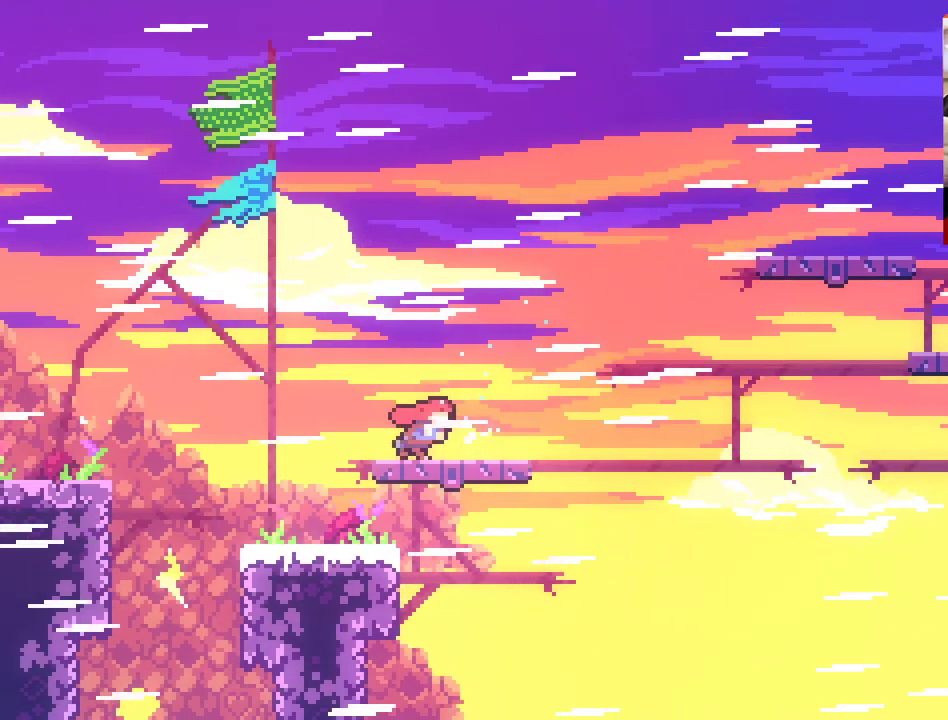
{"buttons": [], "left_stick": "right", "right_stick": "center", "events": []}
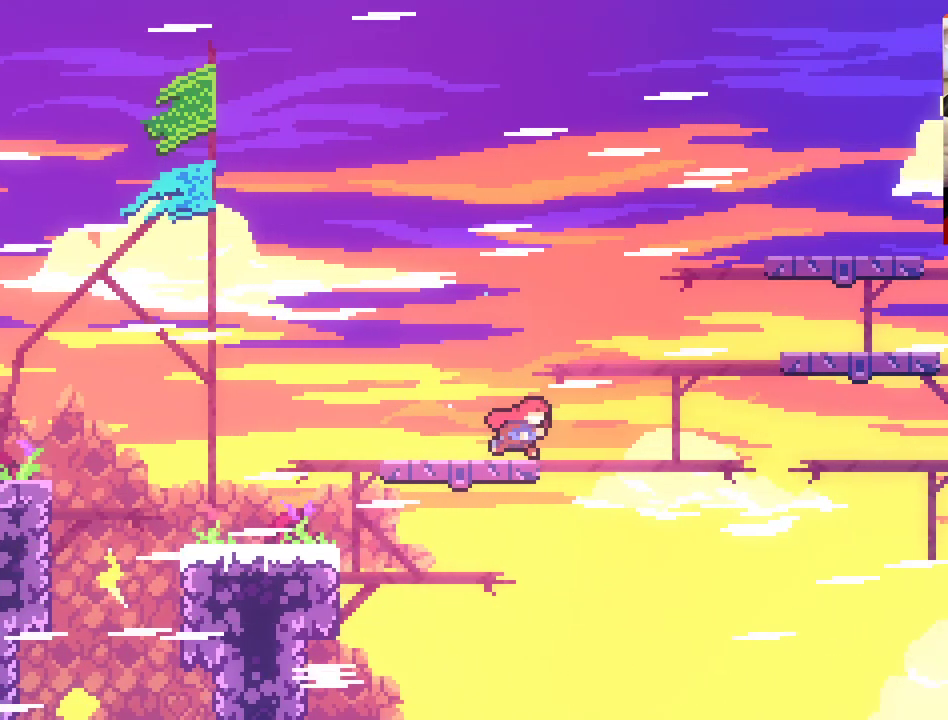
{"buttons": ["A"], "left_stick": "right", "right_stick": "center", "events": [[33, "left_stick", "center"], [183, "A", "down"], [200, "left_stick", "right"]]}
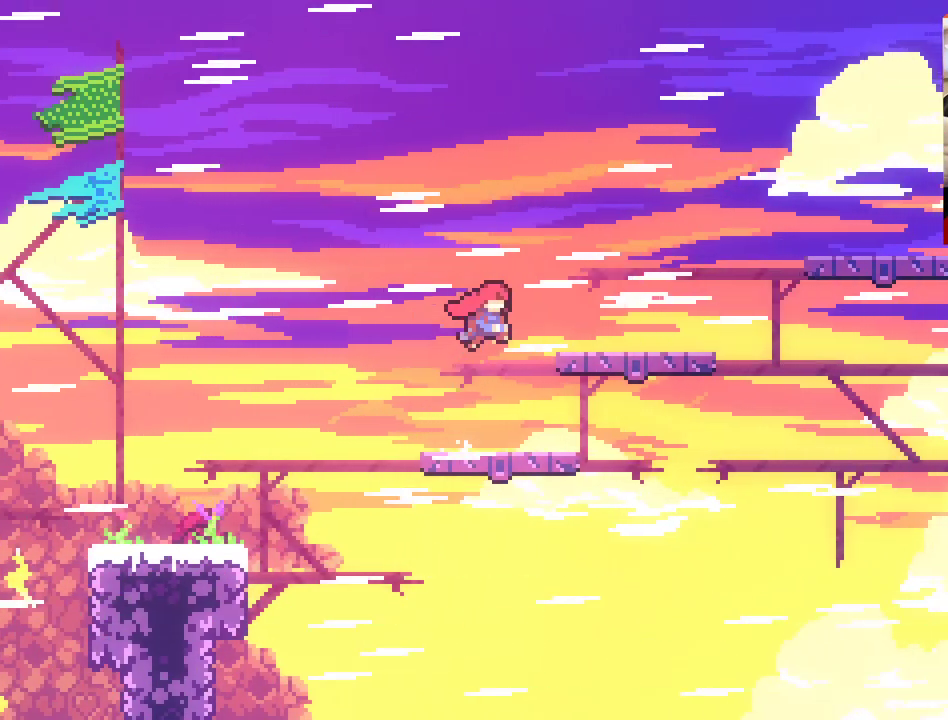
{"buttons": ["A"], "left_stick": "right", "right_stick": "center", "events": [[217, "left_stick", "up-right"], [283, "A", "up"], [333, "A", "down"], [367, "left_stick", "right"]]}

### WORK ITEM
Filter the listing for the word "down" and copy every line that holds it.

### SOLUTION FOR THIS TASK
{"buttons": ["A"], "left_stick": "right", "right_stick": "center", "events": [[33, "left_stick", "center"], [183, "A", "down"], [200, "left_stick", "right"]]}
{"buttons": ["A"], "left_stick": "right", "right_stick": "center", "events": [[217, "left_stick", "up-right"], [283, "A", "up"], [333, "A", "down"], [367, "left_stick", "right"]]}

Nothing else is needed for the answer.